- [YOUR ASSIGNMENT] Turn the paragraph of the passage that begins "Everything stays in the database" into a short list that keeps its main facts.

- [PASSAGE PROVIDED]
BEGIN

For local LLMs, use Ollama instead:

SELECT ai.ollama_complete(
  'llama2',
  jsonb_build_array(
    jsonb_build_object('role', 'user', 'content', 'Explain quantum computing')
  )
) ->> 'message';

Everything stays in the database. No webhooks, no external queues, no async workers (unless you want them).

pgvectorscale for Faster ANN Search

PostgreSQL''s pgvector extension supports three index types:

IVFFLAT: Inverted file flat index. Fast, approximate, scalable to millions of vectors.
HNSW: Hierarchical navigable small world. More accurate, higher memory.
Brute force: Exact search, slow for <100k vectors.

For massive datasets, pgvectorscale (Timescale''s custom index) is faster:

-- Create DiskANN-style index for 10M+ vectors
CREATE INDEX ON documents USING diskann (embedding)

END

(Saved data entries)
BEGIN

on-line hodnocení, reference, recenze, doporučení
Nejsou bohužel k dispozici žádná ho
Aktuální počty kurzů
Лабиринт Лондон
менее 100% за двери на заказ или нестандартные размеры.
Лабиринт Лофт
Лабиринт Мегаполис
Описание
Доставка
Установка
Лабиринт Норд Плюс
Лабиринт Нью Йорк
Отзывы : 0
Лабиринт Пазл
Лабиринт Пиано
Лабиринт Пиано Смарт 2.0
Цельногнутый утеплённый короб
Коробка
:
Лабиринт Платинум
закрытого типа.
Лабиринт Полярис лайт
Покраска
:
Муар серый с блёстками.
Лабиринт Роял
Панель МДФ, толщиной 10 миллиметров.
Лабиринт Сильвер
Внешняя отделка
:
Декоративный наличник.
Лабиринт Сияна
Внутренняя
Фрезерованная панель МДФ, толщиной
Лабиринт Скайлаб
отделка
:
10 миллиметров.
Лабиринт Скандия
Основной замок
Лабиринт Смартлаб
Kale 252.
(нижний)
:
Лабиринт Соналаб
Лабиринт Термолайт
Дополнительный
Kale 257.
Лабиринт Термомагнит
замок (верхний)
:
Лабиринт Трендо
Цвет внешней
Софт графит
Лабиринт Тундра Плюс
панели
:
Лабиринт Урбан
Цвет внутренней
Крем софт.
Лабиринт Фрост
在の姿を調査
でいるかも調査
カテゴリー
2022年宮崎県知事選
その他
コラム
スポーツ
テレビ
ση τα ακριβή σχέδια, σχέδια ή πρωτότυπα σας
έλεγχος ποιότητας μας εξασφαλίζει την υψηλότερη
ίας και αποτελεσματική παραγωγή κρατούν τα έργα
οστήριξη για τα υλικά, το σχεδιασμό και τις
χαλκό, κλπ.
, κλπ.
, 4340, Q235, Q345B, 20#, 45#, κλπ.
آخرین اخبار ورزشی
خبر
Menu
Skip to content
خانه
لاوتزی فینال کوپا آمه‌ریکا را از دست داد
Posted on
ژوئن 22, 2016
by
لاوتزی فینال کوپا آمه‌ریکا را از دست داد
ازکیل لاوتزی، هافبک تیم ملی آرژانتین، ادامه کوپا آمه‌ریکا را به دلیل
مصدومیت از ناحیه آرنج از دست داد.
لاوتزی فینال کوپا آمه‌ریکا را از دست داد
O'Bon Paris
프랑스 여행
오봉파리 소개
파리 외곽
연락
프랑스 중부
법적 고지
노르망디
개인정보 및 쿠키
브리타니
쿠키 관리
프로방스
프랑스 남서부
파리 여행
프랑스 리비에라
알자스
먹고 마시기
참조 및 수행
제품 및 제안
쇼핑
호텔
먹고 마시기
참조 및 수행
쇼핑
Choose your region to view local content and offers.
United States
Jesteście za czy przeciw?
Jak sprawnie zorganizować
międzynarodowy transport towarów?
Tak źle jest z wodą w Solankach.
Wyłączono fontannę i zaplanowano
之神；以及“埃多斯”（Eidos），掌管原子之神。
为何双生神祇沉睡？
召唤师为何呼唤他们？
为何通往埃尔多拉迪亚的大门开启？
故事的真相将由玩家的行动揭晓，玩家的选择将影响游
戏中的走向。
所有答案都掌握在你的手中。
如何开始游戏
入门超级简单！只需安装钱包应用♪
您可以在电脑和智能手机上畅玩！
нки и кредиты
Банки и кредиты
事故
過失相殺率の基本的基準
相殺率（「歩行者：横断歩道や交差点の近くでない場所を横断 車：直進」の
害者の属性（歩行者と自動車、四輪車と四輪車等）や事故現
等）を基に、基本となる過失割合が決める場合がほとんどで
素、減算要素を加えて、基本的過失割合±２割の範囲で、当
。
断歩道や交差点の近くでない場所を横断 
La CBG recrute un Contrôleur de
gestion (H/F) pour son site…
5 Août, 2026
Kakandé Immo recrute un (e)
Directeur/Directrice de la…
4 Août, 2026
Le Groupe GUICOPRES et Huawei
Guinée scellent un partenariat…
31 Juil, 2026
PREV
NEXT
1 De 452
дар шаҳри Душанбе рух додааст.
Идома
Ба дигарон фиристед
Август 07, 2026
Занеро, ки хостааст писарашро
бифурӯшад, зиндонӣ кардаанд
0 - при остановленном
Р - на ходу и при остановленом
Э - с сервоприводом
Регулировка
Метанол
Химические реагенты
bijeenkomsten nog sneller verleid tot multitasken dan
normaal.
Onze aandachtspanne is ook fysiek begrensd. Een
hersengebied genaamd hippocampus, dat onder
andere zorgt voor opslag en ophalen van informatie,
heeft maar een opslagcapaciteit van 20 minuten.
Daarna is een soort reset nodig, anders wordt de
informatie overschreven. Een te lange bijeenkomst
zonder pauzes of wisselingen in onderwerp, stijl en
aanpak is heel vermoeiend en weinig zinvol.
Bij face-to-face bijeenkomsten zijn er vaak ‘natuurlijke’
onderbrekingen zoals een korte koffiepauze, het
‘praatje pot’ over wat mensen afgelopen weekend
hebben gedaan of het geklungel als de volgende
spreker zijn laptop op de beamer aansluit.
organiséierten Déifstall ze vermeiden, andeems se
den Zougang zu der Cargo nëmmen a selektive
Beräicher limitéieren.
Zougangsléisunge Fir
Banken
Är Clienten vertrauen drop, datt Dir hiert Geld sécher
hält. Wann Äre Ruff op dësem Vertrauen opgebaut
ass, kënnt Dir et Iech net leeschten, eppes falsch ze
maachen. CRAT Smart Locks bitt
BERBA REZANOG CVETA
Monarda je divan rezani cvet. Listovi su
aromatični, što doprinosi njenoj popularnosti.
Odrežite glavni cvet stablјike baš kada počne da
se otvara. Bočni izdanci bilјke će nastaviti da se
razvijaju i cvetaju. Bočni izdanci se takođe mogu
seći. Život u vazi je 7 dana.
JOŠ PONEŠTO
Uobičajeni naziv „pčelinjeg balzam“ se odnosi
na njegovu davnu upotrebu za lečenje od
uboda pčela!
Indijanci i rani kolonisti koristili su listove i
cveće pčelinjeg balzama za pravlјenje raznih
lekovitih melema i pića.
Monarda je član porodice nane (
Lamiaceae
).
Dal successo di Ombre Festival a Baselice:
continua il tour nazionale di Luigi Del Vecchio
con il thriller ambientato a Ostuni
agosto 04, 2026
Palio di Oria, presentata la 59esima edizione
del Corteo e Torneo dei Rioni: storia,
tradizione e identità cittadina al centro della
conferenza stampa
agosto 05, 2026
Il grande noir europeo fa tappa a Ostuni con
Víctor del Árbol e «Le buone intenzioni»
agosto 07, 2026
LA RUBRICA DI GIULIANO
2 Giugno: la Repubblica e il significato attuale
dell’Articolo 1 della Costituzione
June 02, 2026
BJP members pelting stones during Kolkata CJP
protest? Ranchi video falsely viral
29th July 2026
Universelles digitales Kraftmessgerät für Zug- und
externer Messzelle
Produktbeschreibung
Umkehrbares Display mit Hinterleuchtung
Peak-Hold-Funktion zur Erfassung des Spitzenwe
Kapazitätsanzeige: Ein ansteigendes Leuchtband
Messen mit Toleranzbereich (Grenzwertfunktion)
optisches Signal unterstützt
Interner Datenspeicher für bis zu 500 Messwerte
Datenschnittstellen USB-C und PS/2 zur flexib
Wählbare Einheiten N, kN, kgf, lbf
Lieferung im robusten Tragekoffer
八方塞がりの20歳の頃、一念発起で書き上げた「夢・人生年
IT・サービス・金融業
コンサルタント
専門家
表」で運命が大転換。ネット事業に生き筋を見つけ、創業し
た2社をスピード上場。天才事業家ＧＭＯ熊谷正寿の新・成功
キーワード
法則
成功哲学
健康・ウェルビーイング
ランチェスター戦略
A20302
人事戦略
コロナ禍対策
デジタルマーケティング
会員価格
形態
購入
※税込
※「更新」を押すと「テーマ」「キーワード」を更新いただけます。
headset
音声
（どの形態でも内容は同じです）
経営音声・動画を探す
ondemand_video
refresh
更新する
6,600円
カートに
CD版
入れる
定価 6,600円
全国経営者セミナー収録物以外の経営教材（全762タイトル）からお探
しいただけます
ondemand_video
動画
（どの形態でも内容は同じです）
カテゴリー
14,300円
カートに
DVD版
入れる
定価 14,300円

END

- [RESPONSE TO THE TASK]
- Everything stays in the database.
- No webhooks are needed.
- No external queues are needed.
- No async workers are needed, unless you want them.